CPS is already hesitant enough to intervene, and the statements from your team do nothing but sow additional doubt in a system, and seek to imply that children in the foster system shouldn't have advocates. I'm not sure if you grasp or realize the harm this can do, or if you are blinded by your own self-defense, but it is incredibly unbecoming of someone who also has a history of being a civil rights leader.

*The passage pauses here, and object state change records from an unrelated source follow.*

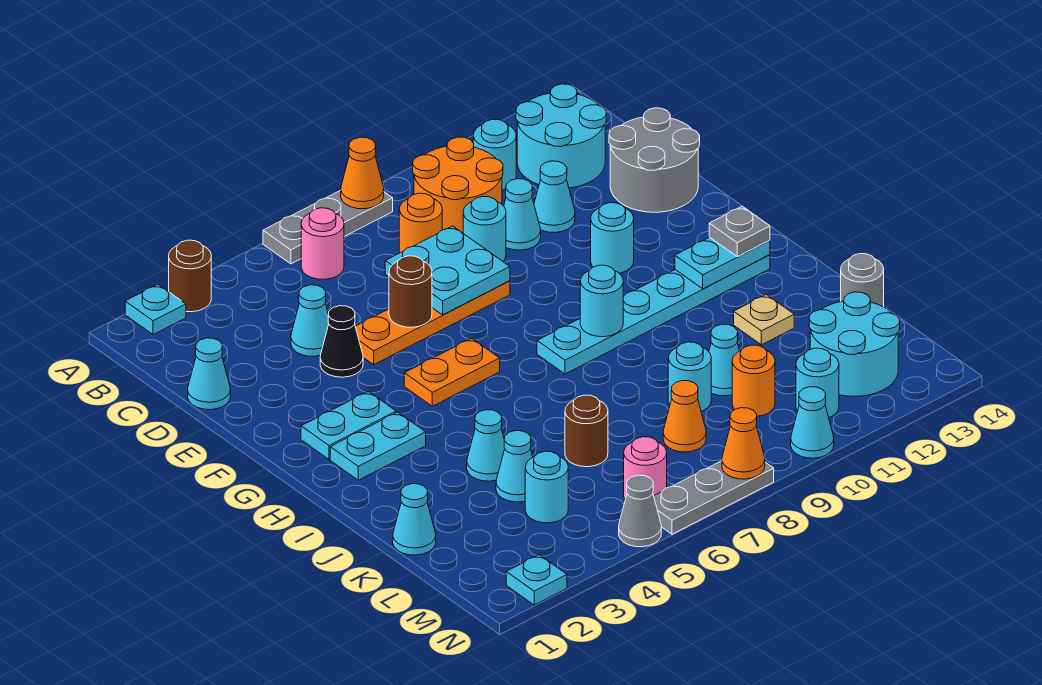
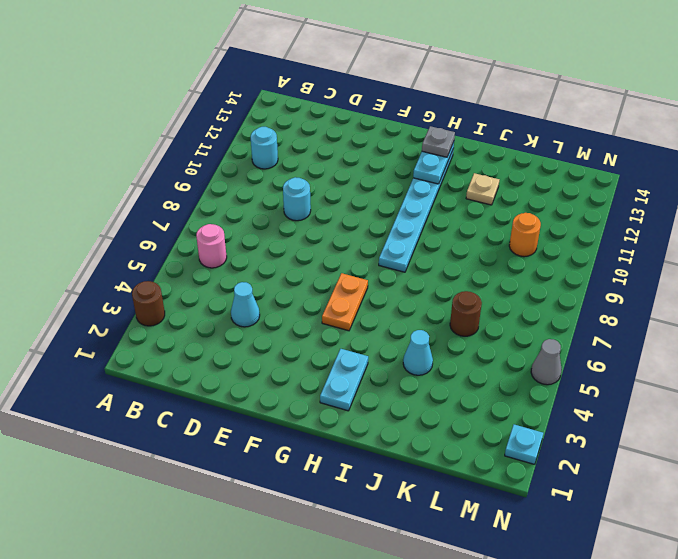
none -> cyan 1x1 plate [125,284,186,335]
none -> grey 1x3 plate [263,190,393,264]
none -> orange 2x2 round brick [413,137,503,233]
none -> cyan 2x2 round brick [516,84,606,188]

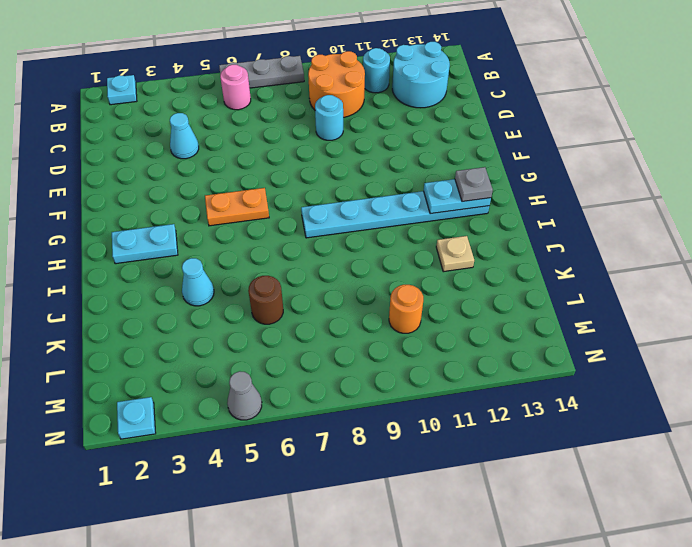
none -> brown 1x1 round brick [169,240,211,312]
none -> orange 1x1 round brick [399,193,442,253]
none -> cyan 1x1 cone [188,338,231,410]
none -> cyan 1x1 cone [504,179,541,250]

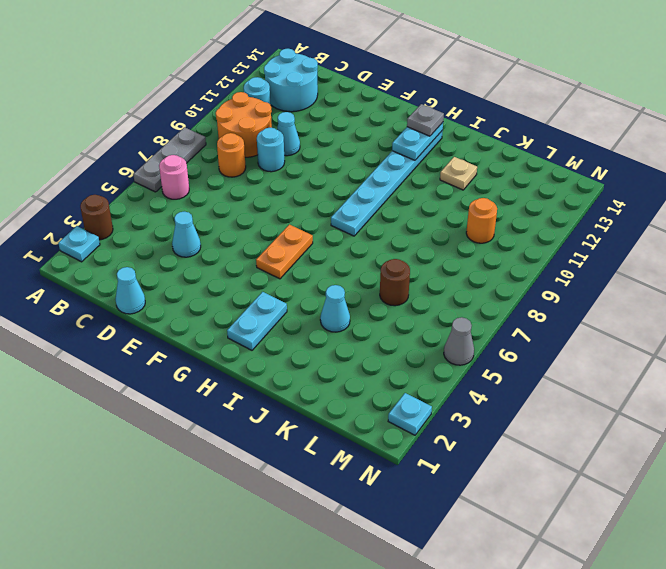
none -> cyan 1x1 cone [534,161,575,233]
none -> grey 2x2 round brick [609,108,700,212]
none -> black 1x1 cone [320,306,363,377]
none -> orange 1x4 plate [355,281,510,365]

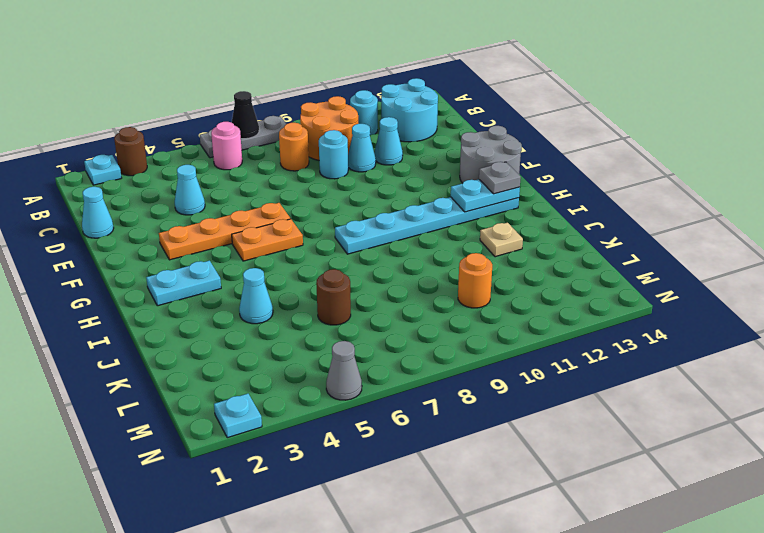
black 1x1 cone [232,91,259,139] -> black 1x1 cone moved to [320,306,363,377]
orange 1x4 plate [159,203,290,260] -> orange 1x4 plate moved to [355,281,510,365]
grey 2x2 round brick [460,126,522,183] -> grey 2x2 round brick moved to [609,108,700,212]
none -> cyan 1x1 round brick [591,203,634,273]
none -> cyan 1x2 plate [301,391,396,459]
none -> cyan 1x1 cone [393,484,436,555]
none -> cyan 1x1 cone [496,431,533,502]

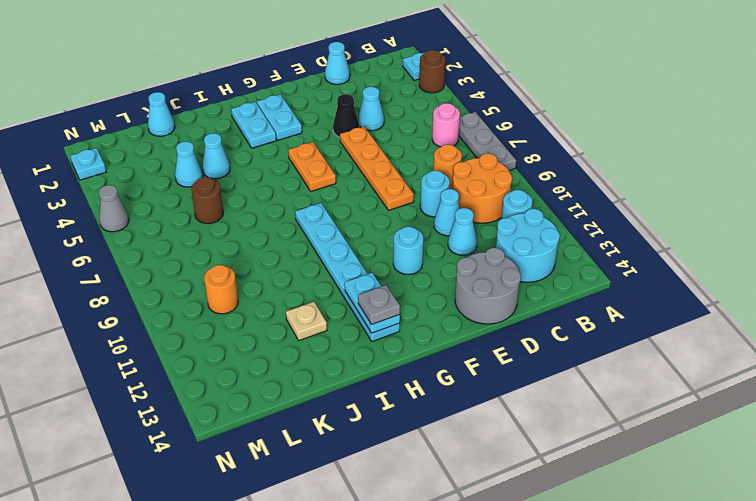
none -> cyan 1x1 round brick [668,342,711,411]
none -> cyan 1x1 cone [709,324,739,396]
none -> grey 1x1 round brick [841,254,884,307]
none -> cyan 1x1 round brick [525,451,568,523]

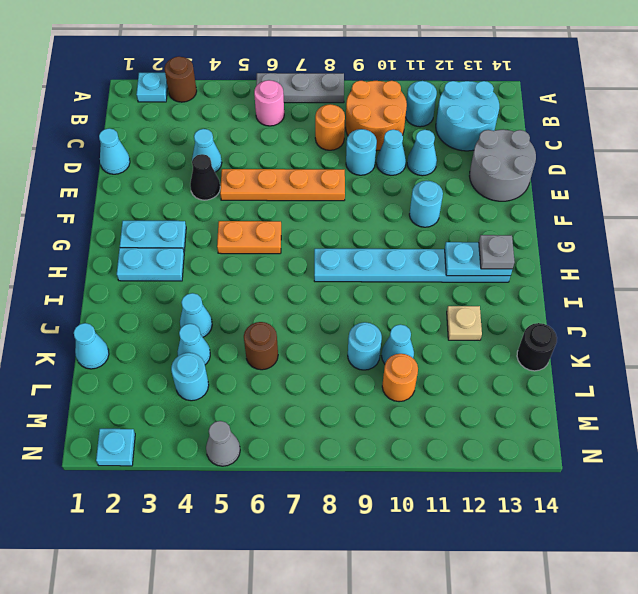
black 1x1 round brick [517,323,557,371] -> grey 1x1 round brick [841,254,884,307]
none -> orange 1x1 cone [663,381,706,452]
none -> cyan 2x2 round brick [809,292,900,396]
none -> pink 1x1 round brick [624,437,667,499]
none -> cyan 1x1 round brick [796,348,839,417]

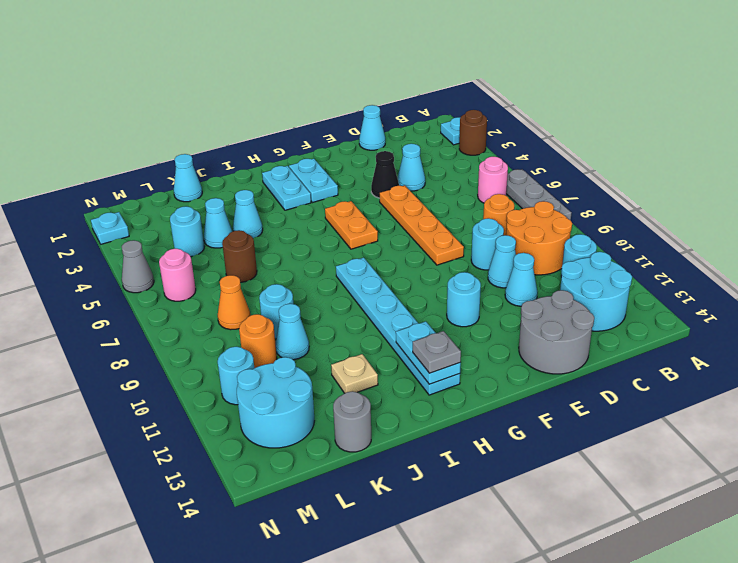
none -> grey 1x3 plate [654,461,774,534]
none -> cyan 1x1 cone [791,387,834,458]
none -> orange 1x1 cone [341,137,384,209]
none -> cyan 2x2 plate [385,226,510,315]

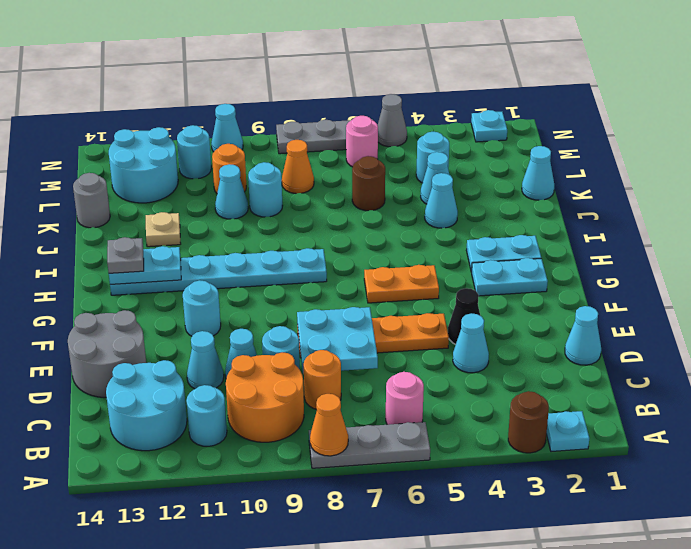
none -> brown 1x1 round brick [389,256,432,327]
none -> cyan 1x1 round brick [580,265,623,337]
none -> orange 1x1 cone [722,408,765,479]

So we are left with a mayor with a founded allegation of sexual abuse of a child who asserts that founded allegations should not be believed - despite asserting that they should just a few months ago, when you said there was no founded allegation. Survivors of child sexual abuse now look to the Mayor's office, and see someone who is effectively getting away with it. And what's worse, having more and more powerful people in the political world spring to his defense. This is a heartbreaking moment for me, and so many others, and for what? To somehow work to "preserve" your legacy?
The minute your legacy became more important than the well-being of children in abusive homes, you should have questioned your motives. At least, that's what I believe. Personally, I question myself all the time, and if I'm going in a direction of what's best for me winning out over what's best for the community, I try to roll back a bit and re-center myself. My experience in life - not the best childhood, not the best adolescence - is what shaped my personal desire to do good things - but those must be for the community, and designed to ensure more kids have better lives than I did.
The sadness that I have from your actions, from seeing someone that I looked up to (with some similarities in political paths) is real. But the anger is also real. Your combative approach, and continued damage that your actions are doing to me as a survivor, and to others in our community, is abhorrent. They are disappointing.
I know that you have stated that you will not resign. That you are adamant on finishing your term. So much "I" in your statements. But I'm not sure it's worth it. I'm not convinced that the reminder that men "get away with it," particularly men in power, is worth it. The staff of our city are amazing. We have outstanding department heads. Our city will be fine with someone else at the helm for the remainder of the year. In fact, it may be better - losing the cloud hanging over City Hall.
I don't expect that you will listen - or even read to this point - but I agree with Council Member Lorena Gonzalez. It's time to resign. To leave what dignity with the office is left, and take what legacy you can still claim, without doing further damage to the city, or to your legacy. It is time.